How to Win the Game of Leadership
The most successful leaders "Mentalize" their teammates
Mentalizing means “imagining” what your colleagues must be thinking and feeling as they communicate with you.
Mentalizing is the essential ingredient for Creating a Secure Base for Your Team.
It’s quite common I hear Leaders react to a junior’s email / call as annoying and feel the junior has some Intent is to get in their way and slow an otherwise efficient process.
However, the best leaders arrest their judgmental reaction and instead Mentalize:
What must be happening for the other person that is causing them to raise this issue with me?
For example, a group head recently related to me “I got a request from a junior to have another call with an underperforming PortCo, and my instinct was to say ‘No’ as I felt it a waste of time and unnecessary.” (SCENARIO 1)
I asked him to Mentalize what mind state could have motivated the junior to raise this request to him. The Group Head reflected “perhaps he’s worried that he underwrote the deal, and with it not performing to plan, if he doesn’t have good color for IC — that he will look dumb and unprepared and they will form a negative view of him.”
Then I asked, how he could use his Working Model of his junior’s mental state to acknowledge the junior’s concern and work through it with him? He said, “I could reply ‘Thanks for raising this. I can imagine why this is important to you. Let’s talk about the right time to have this call.” (SCENARIO 2)
Finally I asked how the junior would likely feel towards him in Scenario 1 versus Scenario 2:
Scenario 1: “He’d likely feel unmotivated and resentful of me that I didn’t acknowledge or help him with his concern.”
VS
Scenario 2: He’d feel like I took care of him and helped him with his problem. He will do his best for me and feel motivated to work on my team.
Mentalizing is not purely altruistic.
To win the game of Leadership, one must power up their unique human ability to imagine (Mentalize) what someone else might be thinking and feeling.
As a Leader, how can you arrest your reactions to seemingly irksome inbounds?
And instead challenge yourself to Mentalize ‘what state of mind the other person must be in to be engaging in their behavior?’
Your Parents Might Not Have Taught You To Mentalize
Psychological researchers theorize that kids learn to Mentalize in their early attachment relationships with their parents (see Fonagy under Additional Reading below).
But many high achievers had parents who countered their emotional pleas with a categorical “I don’t care, you’re going to the school / game / camp. You will do it and be excellent.”
While the kid obeyed and learned to hide their emotional objections (for fear repeated objections could threaten their attachment bond), the kid may have learned that their emotions — and the emotional concerns of others — don’t matter and are a waste of time.
So it’s important to realize that if you’re a high achiever, it’s possible what got you here, may also prevent you from Winning the Game of Leadership.
It’s your choice:
Challenge yourself to Mentalize your team’s mind states and Win the Game of Leadership,
Or you can stay rooted in your (unconscious) default state of non-Mentalizing and Lose because the team feels unconnected to you and not safe with you.
Additional Reading
A Secure Base, by John Bowlby (1988).
The Mentalization-Focused Approach to Social Development, by Peter Fonagy (2006).

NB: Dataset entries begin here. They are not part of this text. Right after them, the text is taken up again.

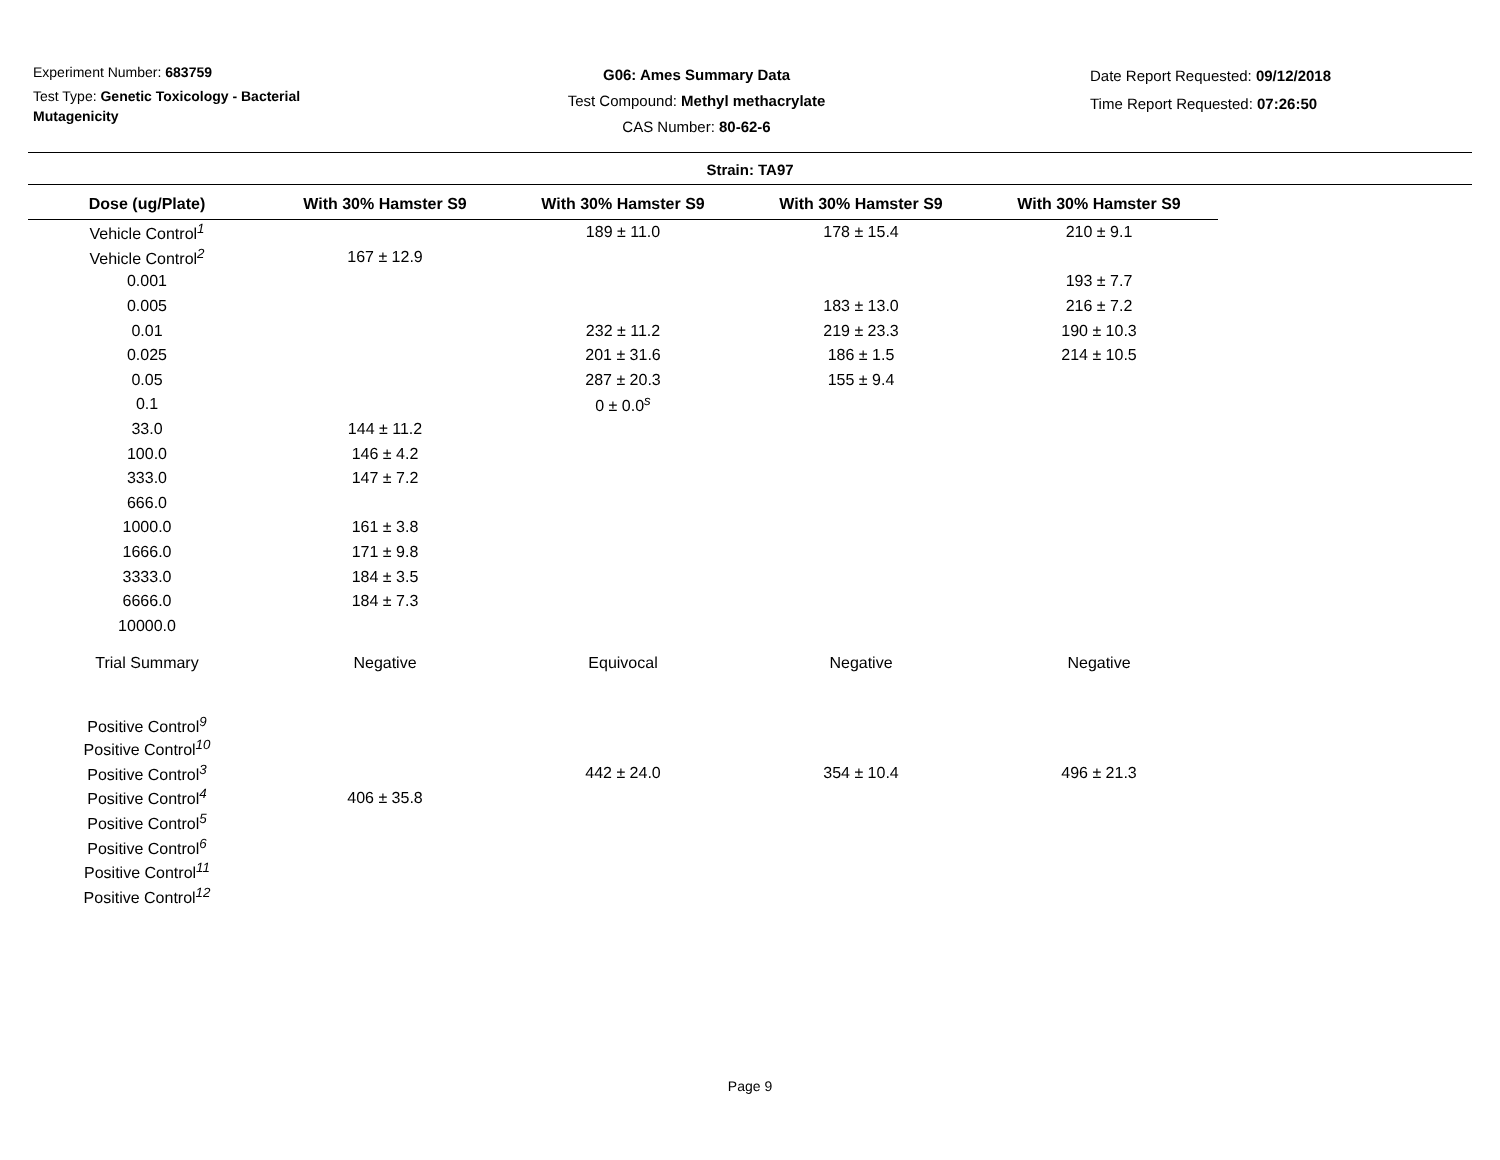Experiment Number: 683759
Test Type: Genetic Toxicology - Bacterial Mutagenicity
G06: Ames Summary Data
Test Compound: Methyl methacrylate
CAS Number: 80-62-6
Date Report Requested: 09/12/2018
Time Report Requested: 07:26:50
Strain: TA97
| Dose (ug/Plate) | With 30% Hamster S9 | With 30% Hamster S9 | With 30% Hamster S9 | With 30% Hamster S9 |
| --- | --- | --- | --- | --- |
| Vehicle Control<sup>1</sup> | | 189 ± 11.0 | 178 ± 15.4 | 210 ± 9.1 |
| Vehicle Control<sup>2</sup> | 167 ± 12.9 | | | |
| 0.001 | | | | 193 ± 7.7 |
| 0.005 | | | 183 ± 13.0 | 216 ± 7.2 |
| 0.01 | | 232 ± 11.2 | 219 ± 23.3 | 190 ± 10.3 |
| 0.025 | | 201 ± 31.6 | 186 ± 1.5 | 214 ± 10.5 |
| 0.05 | | 287 ± 20.3 | 155 ± 9.4 | |
| 0.1 | | 0 ± 0.0<sup>s</sup> | | |
| 33.0 | 144 ± 11.2 | | | |
| 100.0 | 146 ± 4.2 | | | |
| 333.0 | 147 ± 7.2 | | | |
| 666.0 | | | | |
| 1000.0 | 161 ± 3.8 | | | |
| 1666.0 | 171 ± 9.8 | | | |
| 3333.0 | 184 ± 3.5 | | | |
| 6666.0 | 184 ± 7.3 | | | |
| 10000.0 | | | | |
| Trial Summary | Negative | Equivocal | Negative | Negative |
| Positive Control<sup>9</sup> | | | | |
| Positive Control<sup>10</sup> | | | | |
| Positive Control<sup>3</sup> | | 442 ± 24.0 | 354 ± 10.4 | 496 ± 21.3 |
| Positive Control<sup>4</sup> | 406 ± 35.8 | | | |
| Positive Control<sup>5</sup> | | | | |
| Positive Control<sup>6</sup> | | | | |
| Positive Control<sup>11</sup> | | | | |
| Positive Control<sup>12</sup> | | | | |
Page 9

“We assume the capacity to mentalize is a key determinant of self-organization, along with affect regulation and attention control mechanisms, and that mentalizing capacity is acquired in the context of early attachment relationships.”
”Mentalizing is imaginative because we have to imagine what other people might be thinking or feeling; an important indicator of high quality mentalization is the awareness that we do no and cannot know absolutely what is in someone else’s mind.”The Adult Attachment Interview, Handbook of Attachment, Mary Main (1985).